Cancer is not a disease, but rather a naturally occurring form of cellular decay. DNA gets damaged (either through aging or exposure to various chemical and physical disturbances) and the cells lose their ability to do three key things: (1) regulate cell division based upon density, (2) commit cellular suicide when they realize that something has gone wrong with them, and (3) lose their ability to remain stuck together. This leads to the perpetual growth unchecked by natural cellular destruction which is capable of spreading, through metastasis (breakage from the clump) throughout the body. And its usually not the cancer itself that kills you but the immune system's reaction to it (exceptions in the cases of cancers of vital organs such as the brain, lungs, and liver).

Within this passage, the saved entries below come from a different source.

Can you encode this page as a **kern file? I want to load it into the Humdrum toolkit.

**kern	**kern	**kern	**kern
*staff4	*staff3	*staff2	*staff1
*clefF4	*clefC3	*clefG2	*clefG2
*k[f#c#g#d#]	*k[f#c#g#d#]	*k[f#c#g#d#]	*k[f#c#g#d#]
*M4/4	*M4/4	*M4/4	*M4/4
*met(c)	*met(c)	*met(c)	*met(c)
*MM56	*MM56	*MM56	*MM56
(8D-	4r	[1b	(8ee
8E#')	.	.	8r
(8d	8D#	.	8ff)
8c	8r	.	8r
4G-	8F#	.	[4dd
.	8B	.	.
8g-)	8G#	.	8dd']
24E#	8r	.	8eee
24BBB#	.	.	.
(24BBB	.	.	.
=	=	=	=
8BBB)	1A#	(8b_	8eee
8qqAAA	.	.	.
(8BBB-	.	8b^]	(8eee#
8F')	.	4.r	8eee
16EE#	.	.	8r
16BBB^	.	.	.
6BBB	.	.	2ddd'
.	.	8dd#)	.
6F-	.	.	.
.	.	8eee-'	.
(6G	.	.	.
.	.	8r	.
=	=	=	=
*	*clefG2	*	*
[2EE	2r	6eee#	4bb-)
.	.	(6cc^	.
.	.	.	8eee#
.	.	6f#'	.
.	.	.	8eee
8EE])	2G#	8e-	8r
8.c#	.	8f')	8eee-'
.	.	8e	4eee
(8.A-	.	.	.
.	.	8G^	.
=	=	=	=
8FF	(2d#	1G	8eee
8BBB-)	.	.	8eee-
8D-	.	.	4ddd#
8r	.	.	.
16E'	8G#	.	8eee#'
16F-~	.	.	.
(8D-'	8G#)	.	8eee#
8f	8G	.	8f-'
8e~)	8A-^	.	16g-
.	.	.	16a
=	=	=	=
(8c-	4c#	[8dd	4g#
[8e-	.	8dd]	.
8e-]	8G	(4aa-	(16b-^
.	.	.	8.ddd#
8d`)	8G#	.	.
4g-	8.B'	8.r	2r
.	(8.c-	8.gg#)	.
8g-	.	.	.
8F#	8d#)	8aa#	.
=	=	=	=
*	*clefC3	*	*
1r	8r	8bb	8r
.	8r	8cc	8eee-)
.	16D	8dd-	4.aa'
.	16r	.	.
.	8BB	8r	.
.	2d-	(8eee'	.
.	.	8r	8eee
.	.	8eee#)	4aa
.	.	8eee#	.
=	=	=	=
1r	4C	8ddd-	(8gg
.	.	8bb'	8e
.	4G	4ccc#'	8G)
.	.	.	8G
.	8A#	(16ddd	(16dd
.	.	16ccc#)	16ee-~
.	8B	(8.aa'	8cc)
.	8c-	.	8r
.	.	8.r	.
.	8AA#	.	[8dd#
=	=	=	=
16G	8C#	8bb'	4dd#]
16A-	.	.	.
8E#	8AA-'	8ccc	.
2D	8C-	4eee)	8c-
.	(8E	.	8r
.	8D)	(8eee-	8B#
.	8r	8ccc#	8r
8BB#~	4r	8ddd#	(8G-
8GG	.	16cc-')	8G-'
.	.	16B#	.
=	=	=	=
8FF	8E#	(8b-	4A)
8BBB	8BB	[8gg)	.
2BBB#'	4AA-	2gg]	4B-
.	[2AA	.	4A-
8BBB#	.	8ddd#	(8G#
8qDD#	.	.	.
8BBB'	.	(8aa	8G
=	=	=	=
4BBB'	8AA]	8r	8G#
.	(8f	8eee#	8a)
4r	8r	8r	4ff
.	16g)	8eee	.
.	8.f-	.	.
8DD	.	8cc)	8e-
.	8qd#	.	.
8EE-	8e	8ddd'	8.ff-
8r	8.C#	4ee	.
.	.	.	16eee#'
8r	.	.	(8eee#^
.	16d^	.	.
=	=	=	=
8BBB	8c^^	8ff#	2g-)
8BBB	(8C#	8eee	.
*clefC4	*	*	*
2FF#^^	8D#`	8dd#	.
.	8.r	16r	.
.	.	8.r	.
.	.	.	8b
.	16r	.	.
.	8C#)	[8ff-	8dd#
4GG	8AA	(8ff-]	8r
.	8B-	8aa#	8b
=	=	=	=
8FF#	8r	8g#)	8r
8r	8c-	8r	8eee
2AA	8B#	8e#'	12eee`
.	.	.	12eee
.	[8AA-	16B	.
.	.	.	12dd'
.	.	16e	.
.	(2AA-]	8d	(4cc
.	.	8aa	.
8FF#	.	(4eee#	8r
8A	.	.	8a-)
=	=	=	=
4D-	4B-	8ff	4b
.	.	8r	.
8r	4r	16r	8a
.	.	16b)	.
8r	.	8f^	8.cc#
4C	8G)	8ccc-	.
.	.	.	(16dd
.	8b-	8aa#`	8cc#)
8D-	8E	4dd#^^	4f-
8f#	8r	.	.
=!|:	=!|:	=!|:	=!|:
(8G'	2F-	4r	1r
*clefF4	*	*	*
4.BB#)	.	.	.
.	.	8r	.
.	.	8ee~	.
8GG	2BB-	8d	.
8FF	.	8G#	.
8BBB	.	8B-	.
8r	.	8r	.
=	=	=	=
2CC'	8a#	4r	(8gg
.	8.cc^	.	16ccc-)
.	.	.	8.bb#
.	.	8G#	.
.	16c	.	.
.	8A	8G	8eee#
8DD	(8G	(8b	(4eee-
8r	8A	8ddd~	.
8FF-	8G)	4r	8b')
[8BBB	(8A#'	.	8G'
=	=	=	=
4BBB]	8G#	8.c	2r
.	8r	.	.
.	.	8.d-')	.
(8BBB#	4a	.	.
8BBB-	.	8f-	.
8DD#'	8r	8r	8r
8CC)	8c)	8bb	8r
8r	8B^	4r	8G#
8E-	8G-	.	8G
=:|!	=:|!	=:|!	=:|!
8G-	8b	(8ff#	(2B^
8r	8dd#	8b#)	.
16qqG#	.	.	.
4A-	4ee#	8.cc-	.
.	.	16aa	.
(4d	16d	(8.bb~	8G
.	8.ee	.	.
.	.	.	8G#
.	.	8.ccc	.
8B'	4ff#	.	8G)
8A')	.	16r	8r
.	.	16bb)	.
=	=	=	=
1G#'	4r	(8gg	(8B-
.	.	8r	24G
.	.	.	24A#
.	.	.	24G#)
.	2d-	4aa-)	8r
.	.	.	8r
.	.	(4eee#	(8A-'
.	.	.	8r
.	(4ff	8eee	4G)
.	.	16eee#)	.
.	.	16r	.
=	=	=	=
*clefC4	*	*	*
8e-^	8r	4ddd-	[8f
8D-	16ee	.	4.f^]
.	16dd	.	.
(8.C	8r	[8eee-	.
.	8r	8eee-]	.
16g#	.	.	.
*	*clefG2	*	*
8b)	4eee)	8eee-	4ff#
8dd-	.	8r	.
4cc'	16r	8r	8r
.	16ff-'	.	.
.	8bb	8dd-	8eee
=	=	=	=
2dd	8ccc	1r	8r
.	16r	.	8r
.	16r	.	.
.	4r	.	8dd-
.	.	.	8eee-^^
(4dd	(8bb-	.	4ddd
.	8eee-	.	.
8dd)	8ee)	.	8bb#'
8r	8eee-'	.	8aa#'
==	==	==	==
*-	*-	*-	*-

Cancer cells are created in our bodies every day but are promptly killed by immune cells that wander the body specifically looking for markers that are unique to only cancer cells.
Problem cancers occur in areas where immune cells are either unable to get at them, or unable to recognize them. This is where specialized cytotoxic T cells come into play and target the specific antigens of the specific type of cancer cell.
Cancer is primarily an affliction of the aged; however, with increasing levels of exposure to carcinogens, some forms of cancer triggered by non-natural causes are occurring earlier and earlier in life. In short, anything that can damage DNA is a potential carcinogen... and there are lots out there.